● What needs to be done
Match the word "grande". Return each line of the data below where it appears.

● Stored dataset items
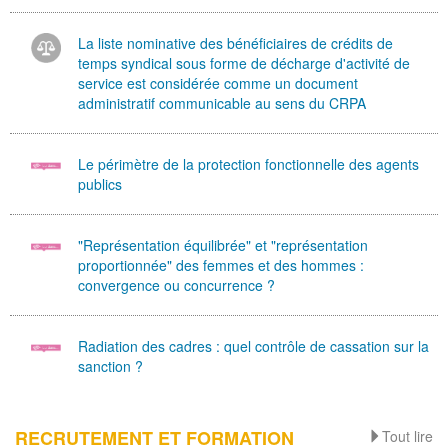
La liste nominative des bénéficiaires de crédits de
temps syndical sous forme de décharge d'activité de
service est considérée comme un document
administratif communicable au sens du CRPA
Le périmètre de la protection fonctionnelle des agents
publics
"Représentation équilibrée" et "représentation
proportionnée" des femmes et des hommes :
convergence ou concurrence ?
Radiation des cadres : quel contrôle de cassation sur la
sanction ?
RECRUTEMENT ET FORMATION
Tout lire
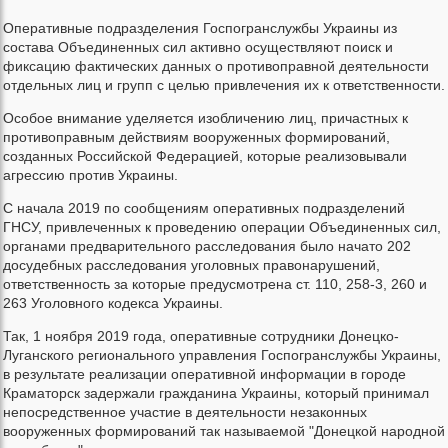
Оперативные подразделения Госпогранслужбы Украины из
состава Объединенных сил активно осуществляют поиск и
фиксацию фактических данных о противоправной деятельности
отдельных лиц и групп с целью привлечения их к ответственности.
Особое внимание уделяется изобличению лиц, причастных к
противоправным действиям вооруженных формирований,
созданных Российской Федерацией, которые реализовывали
агрессию против Украины.
С начала 2019 по сообщениям оперативных подразделений
ГНСУ, привлеченных к проведению операции Объединенных сил,
органами предварительного расследования было начато 202
досудебных расследования уголовных правонарушений,
ответственность за которые предусмотрена ст. 110, 258-3, 260 и
263 Уголовного кодекса Украины.
Так, 1 ноября 2019 года, оперативные сотрудники Донецко-
Луганского регионального управления Госпогранслужбы Украины,
в результате реализации оперативной информации в городе
Краматорск задержали гражданина Украины, который принимал
непосредственное участие в деятельности незаконных
вооруженных формирований так называемой "Донецкой народной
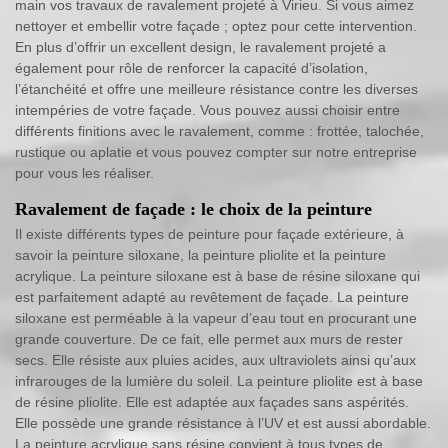
main vos travaux de ravalement projeté à Virieu. Si vous aimez
nettoyer et embellir votre façade ; optez pour cette intervention.
En plus d’offrir un excellent design, le ravalement projeté a
également pour rôle de renforcer la capacité d’isolation,
l’étanchéité et offre une meilleure résistance contre les diverses
intempéries de votre façade. Vous pouvez aussi choisir entre
différents finitions avec le ravalement, comme : frottée, talochée,
rustique ou aplatie et vous pouvez compter sur notre entreprise
pour vous les réaliser.
Ravalement de façade : le choix de la peinture
Il existe différents types de peinture pour façade extérieure, à
savoir la peinture siloxane, la peinture pliolite et la peinture
acrylique. La peinture siloxane est à base de résine siloxane qui
est parfaitement adapté au revêtement de façade. La peinture
siloxane est perméable à la vapeur d’eau tout en procurant une
grande couverture. De ce fait, elle permet aux murs de rester
secs. Elle résiste aux pluies acides, aux ultraviolets ainsi qu’aux
infrarouges de la lumière du soleil. La peinture pliolite est à base
de résine pliolite. Elle est adaptée aux façades sans aspérités.
Elle possède une grande résistance à l’UV et est aussi abordable.
La peinture acrylique sans résine convient à tous types de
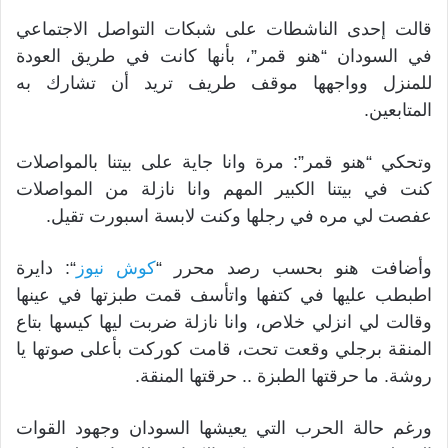
قالت إحدى الناشطات على شبكات التواصل الاجتماعي
في السودان “هنو قمر”، بأنها كانت في طريق العودة
للمنزل وواجهها موقف طريف تريد أن تشارك به
المتابعين.
وتحكي “هنو قمر”: مرة وانا جاية على بيتنا بالمواصلات
كنت في بيتنا الكبير المهم وانا نازلة من المواصلات
عفصت لي مره في رجلها وكنت لابسة اسبورت تقيل.
وأضافت هنو بحسب رصد محرر “
كوش نيوز
“: دايرة
اطبطب عليها في كتفها واتأسف قمت طبزتها في عينها
وقالت لي انزلي خلاص، وانا نازلة ضربت ليها كيسها بتاع
المنقة برجلي وقعت تحت، قامت كوركت بأعلى صوتها يا
روشة. ما حرقتها الطبزة .. حرقتها المنقة.
ورغم حالة الحرب التي يعيشها السودان وجهود القوات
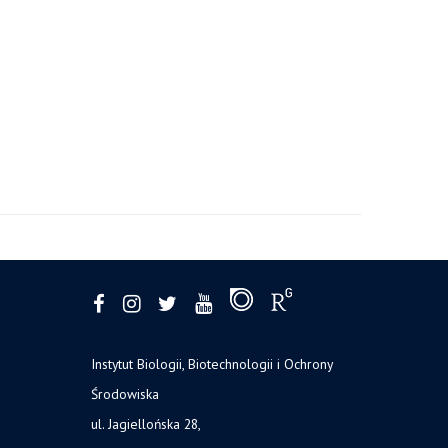
e
Instytut Biologii, Biotechnologii i Ochrony
Środowiska
ul. Jagiellońska 28,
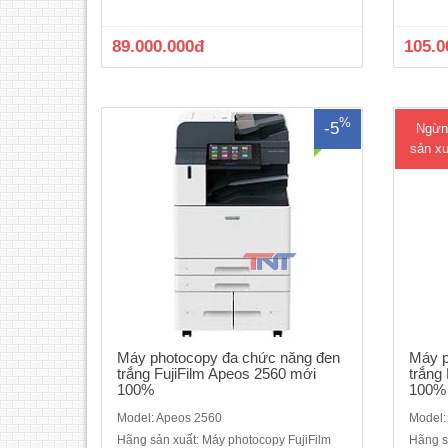
năng: Photocopy/in mạng/ scan màu-Tốc
năng 
độ copy liên tục : 25 trang/phút- Bộ nhớ :
copy 
89.000.000đ
105.0
4GB (tối đa)- Dung lượng thiết bị lưu trữ :
4GB (t
SSD 128GB - Màn hình cảm ứng màu
SSD 
chạm tay k..
%
-5
Ngừn
sản xu
Máy photocopy đa chức năng đen
Máy p
trắng FujiFilm Apeos 2560 mới
trắng
100%
100%
Model: Apeos 2560
Model:
Hãng sản xuất: Máy photocopy FujiFilm
Hãng s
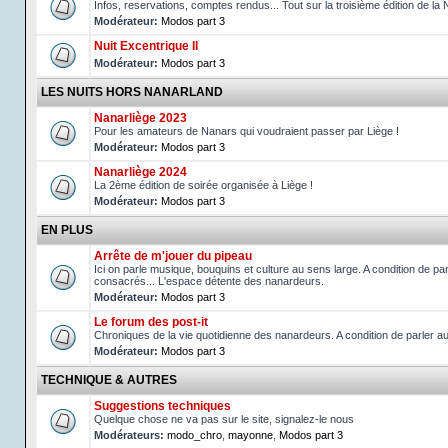
Infos, reservations, comptes rendus... Tout sur la troisième édition de la 
Modérateur:
Modos part 3
Nuit Excentrique II
Modérateur:
Modos part 3
LES NUITS HORS NANARLAND
Nanarliège 2023
Pour les amateurs de Nanars qui voudraient passer par Liège !
Modérateur:
Modos part 3
Nanarliège 2024
La 2ème édition de soirée organisée à Liège !
Modérateur:
Modos part 3
EN PLUS
Arrête de m'jouer du pipeau
Ici on parle musique, bouquins et culture au sens large. A condition de p
consacrés... L'espace détente des nanardeurs.
Modérateur:
Modos part 3
Le forum des post-it
Chroniques de la vie quotidienne des nanardeurs. A condition de parler 
Modérateur:
Modos part 3
TECHNIQUE & AUTRES
Suggestions techniques
Quelque chose ne va pas sur le site, signalez-le nous
Modérateurs:
modo_chro
,
mayonne
,
Modos part 3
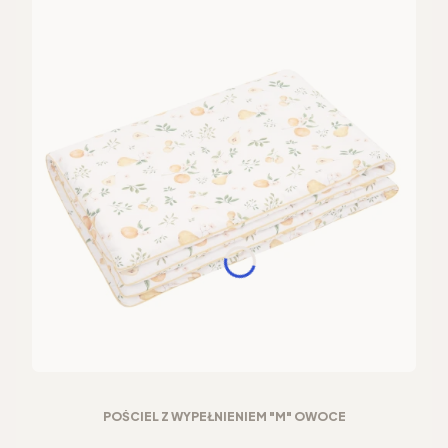
POŚCIEL Z WYPEŁNIENIEM "M" OWOCE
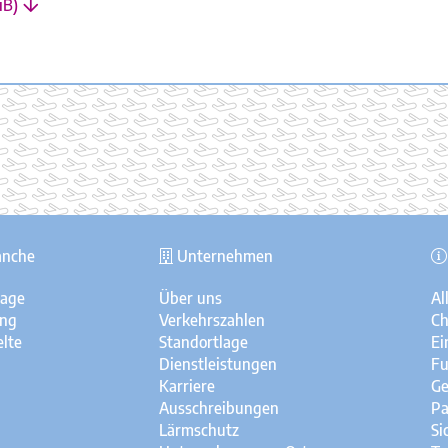
iB)
anche
Unternehmen
sage
Über uns
Al
ung
Verkehrszahlen
Ch
lte
Standortlage
Ei
Dienstleistungen
Fu
Karriere
Ge
Ausschreibungen
Pa
Lärmschutz
Si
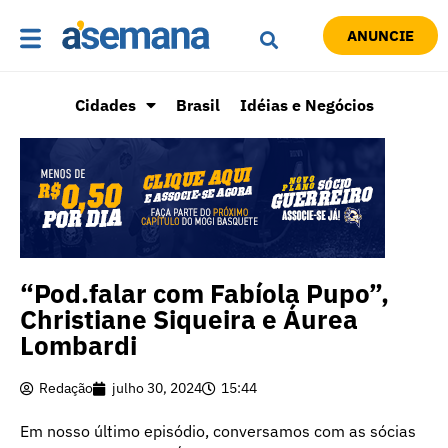
ANUNCIE
Cidades
Brasil
Idéias e Negócios
“Pod.falar com Fabíola Pupo”,
Christiane Siqueira e Áurea
Lombardi
Redação
julho 30, 2024
15:44
Em nosso último episódio, conversamos com as sócias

● Solution to the problem
grande couverture. De ce fait, elle permet aux murs de rester
Elle possède une grande résistance à l’UV et est aussi abordable.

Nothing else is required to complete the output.